(Page-level text extractions)
╭──

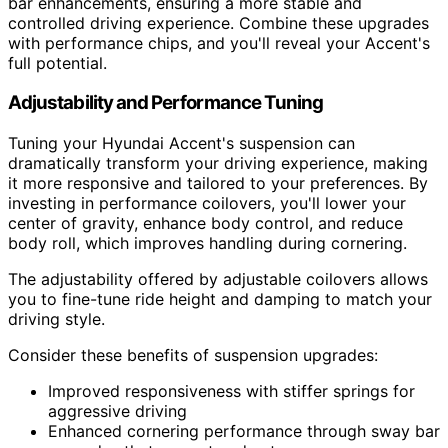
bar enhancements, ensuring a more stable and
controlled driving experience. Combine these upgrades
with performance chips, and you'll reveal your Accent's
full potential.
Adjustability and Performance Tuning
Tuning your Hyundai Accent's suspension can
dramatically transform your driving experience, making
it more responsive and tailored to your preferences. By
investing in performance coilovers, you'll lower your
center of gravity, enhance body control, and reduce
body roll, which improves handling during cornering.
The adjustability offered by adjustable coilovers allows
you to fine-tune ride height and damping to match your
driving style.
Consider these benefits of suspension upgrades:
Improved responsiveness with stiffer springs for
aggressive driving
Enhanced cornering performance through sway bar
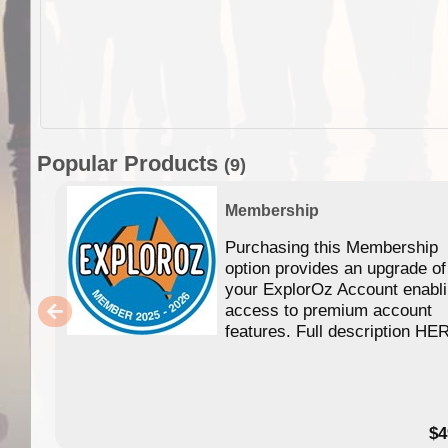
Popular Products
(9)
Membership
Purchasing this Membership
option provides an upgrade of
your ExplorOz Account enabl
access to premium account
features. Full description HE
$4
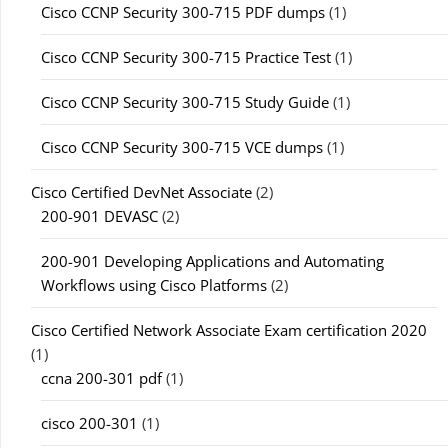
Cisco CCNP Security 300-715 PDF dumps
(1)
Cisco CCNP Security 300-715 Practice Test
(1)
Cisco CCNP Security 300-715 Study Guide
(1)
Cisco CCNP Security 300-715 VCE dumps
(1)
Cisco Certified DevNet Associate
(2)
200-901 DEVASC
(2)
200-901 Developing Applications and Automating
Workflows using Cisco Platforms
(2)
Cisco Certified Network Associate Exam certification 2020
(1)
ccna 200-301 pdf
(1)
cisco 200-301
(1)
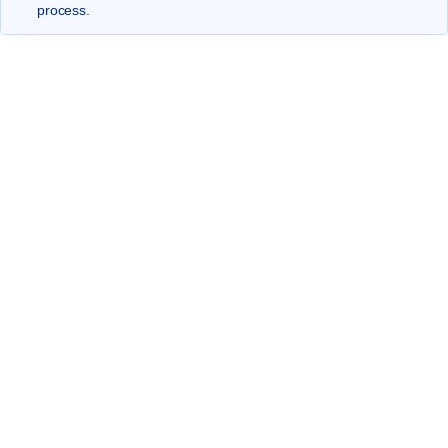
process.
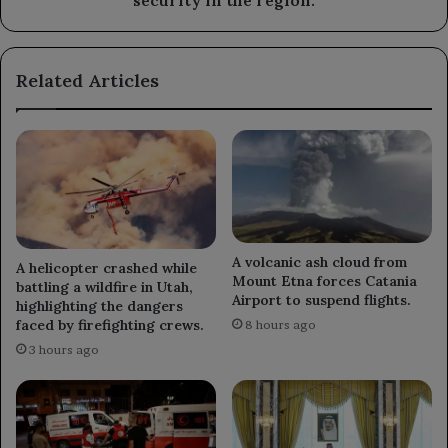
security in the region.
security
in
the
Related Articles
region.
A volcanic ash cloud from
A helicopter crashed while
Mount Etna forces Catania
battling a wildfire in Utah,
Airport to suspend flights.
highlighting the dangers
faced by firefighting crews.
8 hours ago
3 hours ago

╰──

Output only these lines, word for word: the line containing "ccna 200-301 pdf" and every line after it through the last line of the data. Omit the pictures.

ccna 200-301 pdf
(1)
cisco 200-301
(1)
process.
security in the region.
security
in
the
Related Articles
region.
A volcanic ash cloud from
A helicopter crashed while
Mount Etna forces Catania
battling a wildfire in Utah,
Airport to suspend flights.
highlighting the dangers
faced by firefighting crews.
8 hours ago
3 hours ago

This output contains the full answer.